-------- Data for this exercise

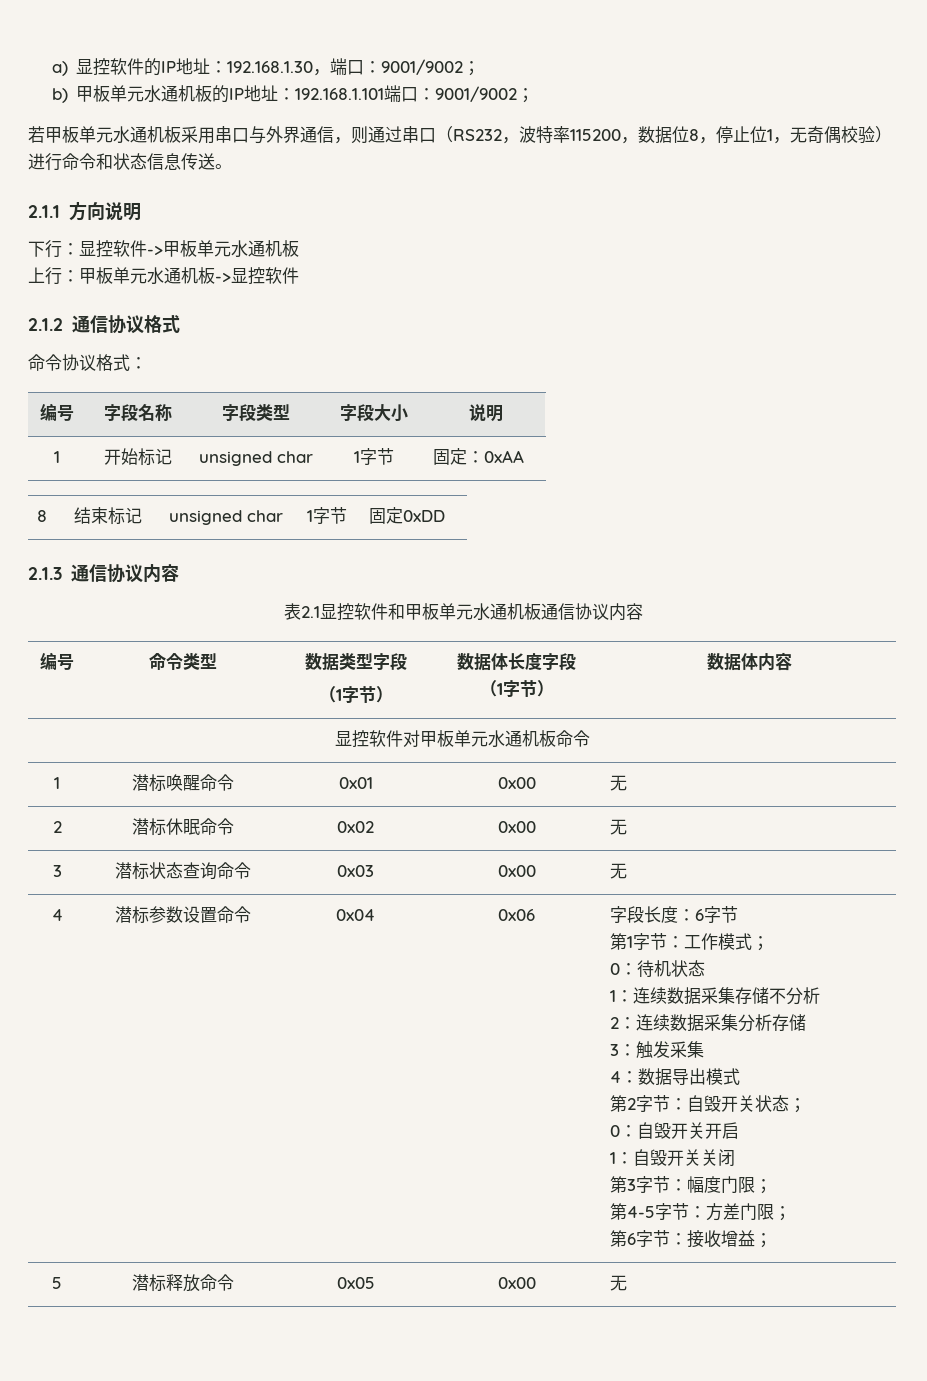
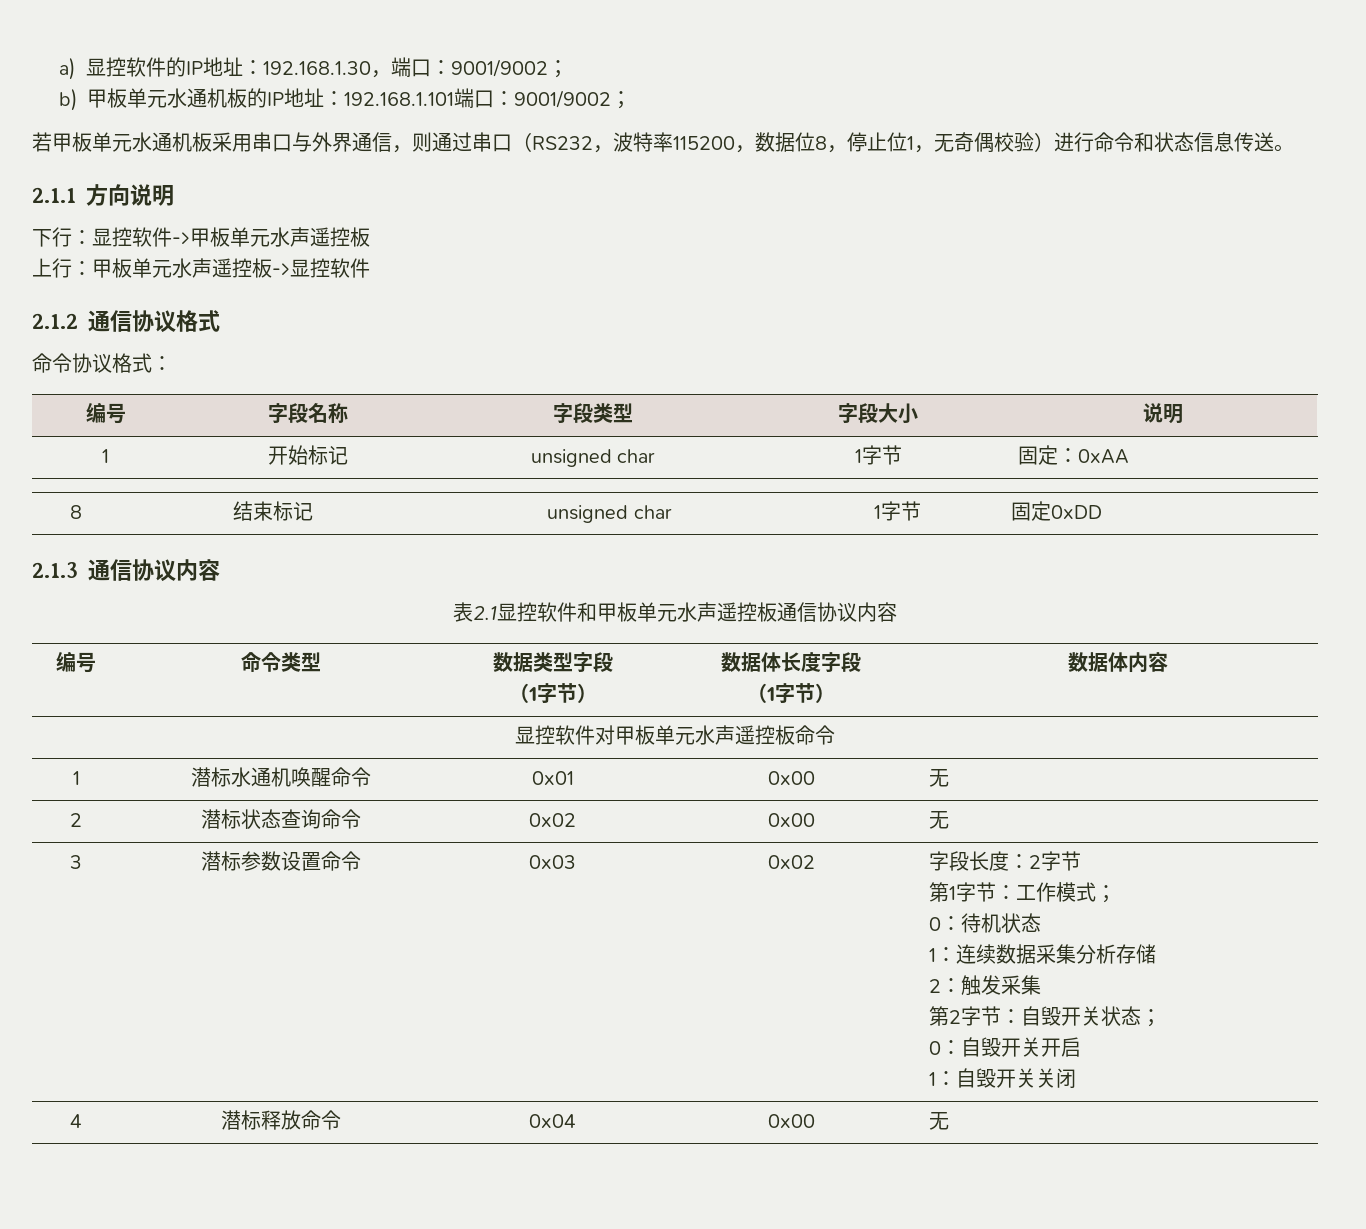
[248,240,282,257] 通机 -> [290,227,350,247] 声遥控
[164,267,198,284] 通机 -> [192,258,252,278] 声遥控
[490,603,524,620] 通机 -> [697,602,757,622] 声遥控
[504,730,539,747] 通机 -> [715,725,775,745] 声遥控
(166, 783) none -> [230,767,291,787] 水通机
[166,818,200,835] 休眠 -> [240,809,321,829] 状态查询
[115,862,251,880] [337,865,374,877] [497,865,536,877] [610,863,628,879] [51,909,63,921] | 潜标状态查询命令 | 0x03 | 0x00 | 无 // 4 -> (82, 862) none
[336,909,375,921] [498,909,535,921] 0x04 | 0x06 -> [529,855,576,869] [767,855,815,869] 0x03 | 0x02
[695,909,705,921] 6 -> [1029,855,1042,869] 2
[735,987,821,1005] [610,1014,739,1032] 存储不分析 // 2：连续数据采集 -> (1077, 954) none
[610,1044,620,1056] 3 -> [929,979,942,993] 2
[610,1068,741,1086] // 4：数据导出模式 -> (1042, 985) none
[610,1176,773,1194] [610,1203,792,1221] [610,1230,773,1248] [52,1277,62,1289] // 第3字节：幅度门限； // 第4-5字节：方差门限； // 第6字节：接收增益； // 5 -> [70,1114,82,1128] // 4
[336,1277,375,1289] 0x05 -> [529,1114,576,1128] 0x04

----------------

Copy, word for word, the entries above from the first line to the line that holds "[115,862,251,880] [337,865,374,877] [497,865,536,877]". Drop the pictures.

[248,240,282,257] 通机 -> [290,227,350,247] 声遥控
[164,267,198,284] 通机 -> [192,258,252,278] 声遥控
[490,603,524,620] 通机 -> [697,602,757,622] 声遥控
[504,730,539,747] 通机 -> [715,725,775,745] 声遥控
(166, 783) none -> [230,767,291,787] 水通机
[166,818,200,835] 休眠 -> [240,809,321,829] 状态查询
[115,862,251,880] [337,865,374,877] [497,865,536,877] [610,863,628,879] [51,909,63,921] | 潜标状态查询命令 | 0x03 | 0x00 | 无 // 4 -> (82, 862) none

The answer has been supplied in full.